Material to process:
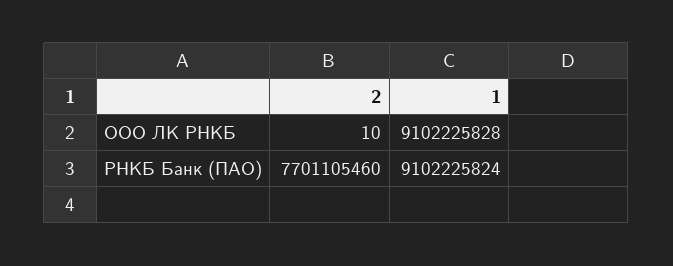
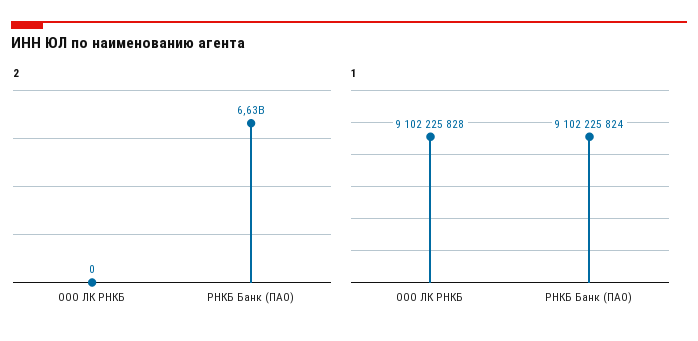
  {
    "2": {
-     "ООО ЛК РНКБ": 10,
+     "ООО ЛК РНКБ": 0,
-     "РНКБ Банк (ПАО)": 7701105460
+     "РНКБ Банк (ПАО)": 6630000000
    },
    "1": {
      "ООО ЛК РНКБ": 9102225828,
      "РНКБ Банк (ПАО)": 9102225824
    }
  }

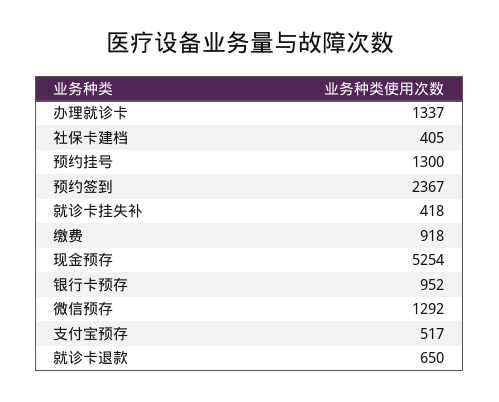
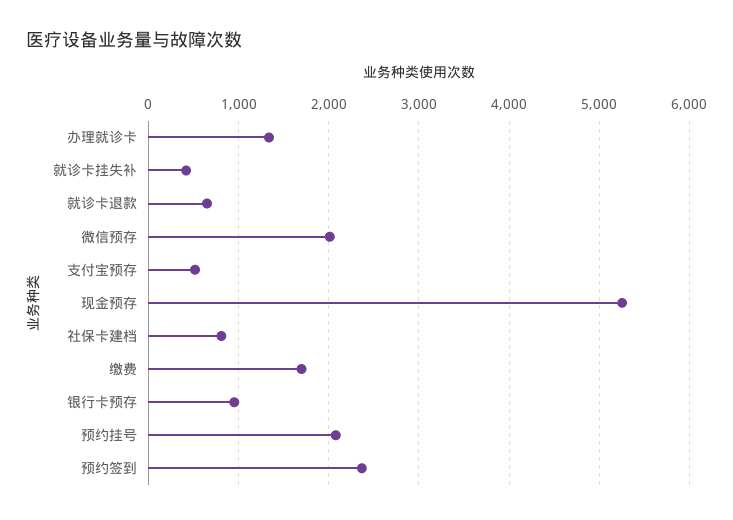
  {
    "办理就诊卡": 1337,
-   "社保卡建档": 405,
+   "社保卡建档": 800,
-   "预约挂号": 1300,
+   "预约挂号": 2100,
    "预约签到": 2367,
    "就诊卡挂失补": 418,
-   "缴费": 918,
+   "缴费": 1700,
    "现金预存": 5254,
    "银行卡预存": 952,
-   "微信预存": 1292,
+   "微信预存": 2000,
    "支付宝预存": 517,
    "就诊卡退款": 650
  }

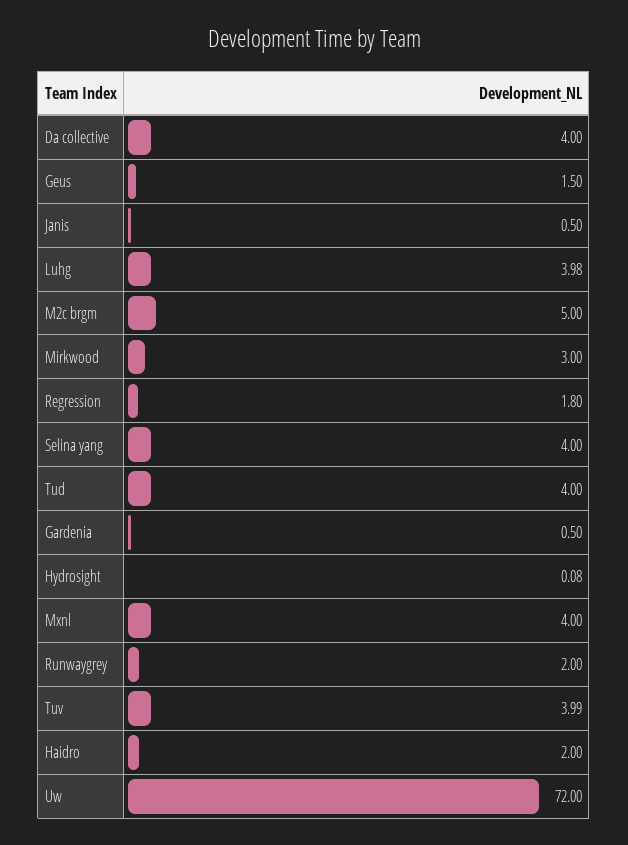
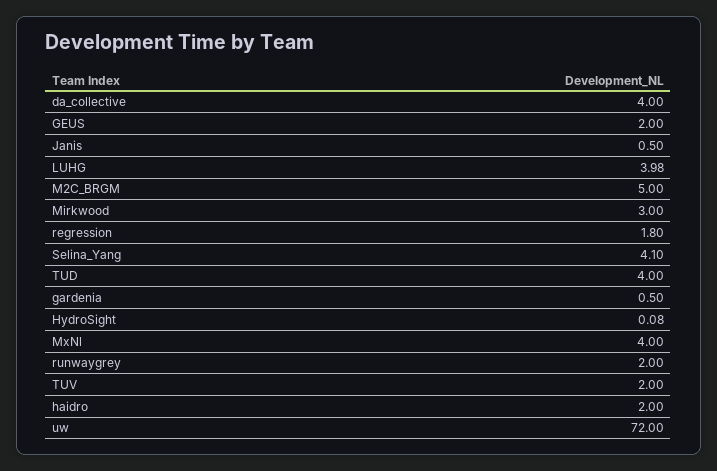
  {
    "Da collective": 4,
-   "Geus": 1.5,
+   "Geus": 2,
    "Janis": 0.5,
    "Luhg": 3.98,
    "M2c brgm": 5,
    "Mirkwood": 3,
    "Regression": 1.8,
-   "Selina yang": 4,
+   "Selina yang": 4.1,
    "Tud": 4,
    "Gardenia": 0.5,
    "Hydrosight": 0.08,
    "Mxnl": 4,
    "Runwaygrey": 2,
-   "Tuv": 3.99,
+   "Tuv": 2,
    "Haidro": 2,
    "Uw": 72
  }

Work instruction: In your answer, repeat the material above in full, exactly, and without its pictures.

Output for this exercise:
  {
    "2": {
-     "ООО ЛК РНКБ": 10,
+     "ООО ЛК РНКБ": 0,
-     "РНКБ Банк (ПАО)": 7701105460
+     "РНКБ Банк (ПАО)": 6630000000
    },
    "1": {
      "ООО ЛК РНКБ": 9102225828,
      "РНКБ Банк (ПАО)": 9102225824
    }
  }

  {
    "办理就诊卡": 1337,
-   "社保卡建档": 405,
+   "社保卡建档": 800,
-   "预约挂号": 1300,
+   "预约挂号": 2100,
    "预约签到": 2367,
    "就诊卡挂失补": 418,
-   "缴费": 918,
+   "缴费": 1700,
    "现金预存": 5254,
    "银行卡预存": 952,
-   "微信预存": 1292,
+   "微信预存": 2000,
    "支付宝预存": 517,
    "就诊卡退款": 650
  }

  {
    "Da collective": 4,
-   "Geus": 1.5,
+   "Geus": 2,
    "Janis": 0.5,
    "Luhg": 3.98,
    "M2c brgm": 5,
    "Mirkwood": 3,
    "Regression": 1.8,
-   "Selina yang": 4,
+   "Selina yang": 4.1,
    "Tud": 4,
    "Gardenia": 0.5,
    "Hydrosight": 0.08,
    "Mxnl": 4,
    "Runwaygrey": 2,
-   "Tuv": 3.99,
+   "Tuv": 2,
    "Haidro": 2,
    "Uw": 72
  }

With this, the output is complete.